Convert the lines of text in all of the records below into one numbered list, omitting any blank lines. Leave the pictures out of the answer.

::::::::

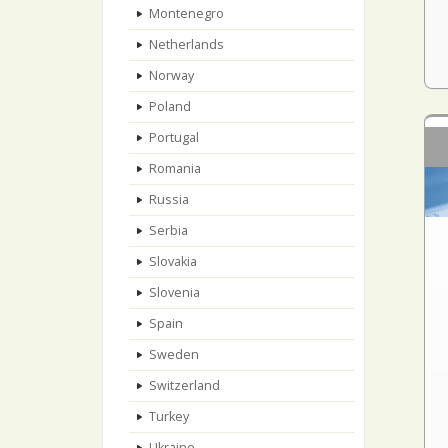
Montenegro
Netherlands
Norway
Poland
Portugal
Romania
Russia
Serbia
Slovakia
Slovenia
Spain
Sweden
Switzerland
Turkey
Ukraine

::::::::

◆ RESPONSE TO THIS EXERCISE:
1. Montenegro
2. Netherlands
3. Norway
4. Poland
5. Portugal
6. Romania
7. Russia
8. Serbia
9. Slovakia
10. Slovenia
11. Spain
12. Sweden
13. Switzerland
14. Turkey
15. Ukraine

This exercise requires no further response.